Department of Internal Medicine, National Taiwan University Hospital and National Taiwan University College of Medicine, Taipei, Taiwan.
J Antimicrob Chemother. 2012 Nov;67(11):2749-54. doi: 10.1093/jac/dks283. Epub 2012 Jul 20.
A recent study reported that trimethoprim/sulfamethoxazole caused acute psychosis in four renal transplant patients with Pneumocystis jirovecii pneumonia. We aimed to investigate the incidence of and factors associated with trimethoprim/sulfamethoxazole-related acute psychosis in HIV-infected patients with P. jirovecii pneumonia.
We reviewed the medical records of HIV-infected patients who presented with P. jirovecii pneumonia and received trimethoprim/sulfamethoxazole at six major hospitals in Taiwan from July 2009 to May 2011. Acute psychosis was defined as the occurrence of hallucinations or delusions following the initiation of trimethoprim/sulfamethoxazole during hospitalization.
During the study period, 135 patients receiving trimethoprim/sulfamethoxazole for P. jirovecii pneumonia were enrolled and 16 (11.9%; 95% CI, 6.3%-17.4%) developed acute psychosis after a median duration of 5 days of trimethoprim/sulfamethoxazole treatment (range, 3-11 days). The incidence increased from 0% (0/16) in patients who received a daily trimethoprim dose of ≤12 mg/kg to 23.5% (4/17) in those who received a daily trimethoprim dose of >18 mg/kg. In multivariate logistic regression analysis, a higher daily dose of trimethoprim/sulfamethoxazole (OR, per 1 mg increase of trimethoprim, 1.40; 95% CI, 1.12-1.76; P = 0.0035) and use of adjunctive steroids (OR, 4.43; 95% CI, 1.14-17.15; P = 0.031) were associated with acute psychosis.

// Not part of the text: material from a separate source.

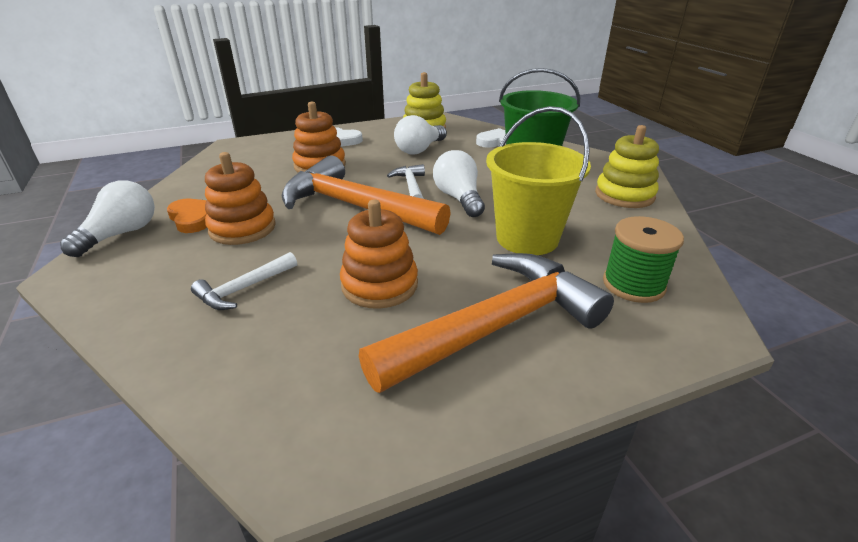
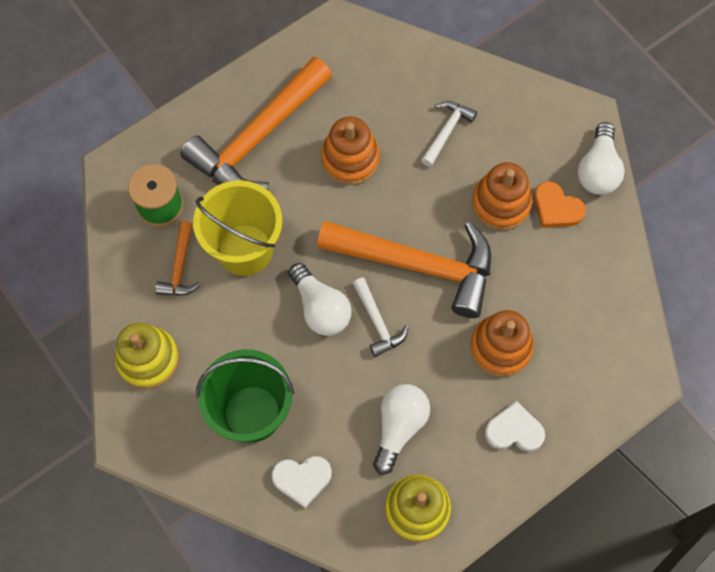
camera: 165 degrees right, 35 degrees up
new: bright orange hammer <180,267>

In this case series, 11.9% of HIV-infected patients developed acute psychosis while receiving trimethoprim/sulfamethoxazole for P. jirovecii pneumonia. While the study was limited by its retrospective design, the risk appeared to increase with increasing daily dose of trimethoprim/sulfamethoxazole in those vulnerable patients with multiple risks for acute psychosis.
最近的一项研究报告称,复方磺胺甲噁唑在 4 例患有肺孢子菌肺炎的肾移植患者中引起急性精神病。我们旨在研究 HIV 感染患者中,使用复方磺胺甲噁唑治疗肺孢子菌肺炎时,与药物相关的急性精神病的发生率及相关因素。
我们回顾性分析了 2009 年 7 月至 2011 年 5 月在台湾六家主要医院就诊的 HIV 感染合并肺孢子菌肺炎患者的病历资料。在住院期间,使用复方磺胺甲噁唑治疗后出现幻觉或妄想定义为急性精神病。
研究期间,共纳入 135 例接受复方磺胺甲噁唑治疗肺孢子菌肺炎的患者,其中 16 例(11.9%;95%CI:6.3%-17.4%)在使用复方磺胺甲噁唑治疗 5 天后(范围:3-11 天)出现急性精神病。接受每日磺胺甲噁唑剂量≤12mg/kg 的患者中,急性精神病发生率为 0%(0/16),而接受每日磺胺甲噁唑剂量>18mg/kg 的患者中,发生率为 23.5%(4/17)。多变量 logistic 回归分析显示,磺胺甲噁唑每日剂量较高(每增加 1mg 磺胺甲噁唑,OR 为 1.40;95%CI:1.12-1.76;P=0.0035)和使用辅助性类固醇(OR 为 4.43;95%CI:1.14-17.15;P=0.031)与急性精神病相关。
在本病例系列中,11.9%的 HIV 感染患者在接受复方磺胺甲噁唑治疗肺孢子菌肺炎时发生急性精神病。虽然该研究受到回顾性设计的限制,但对于那些存在多种急性精神病风险的易患患者,磺胺甲噁唑的日剂量增加,风险似乎增加。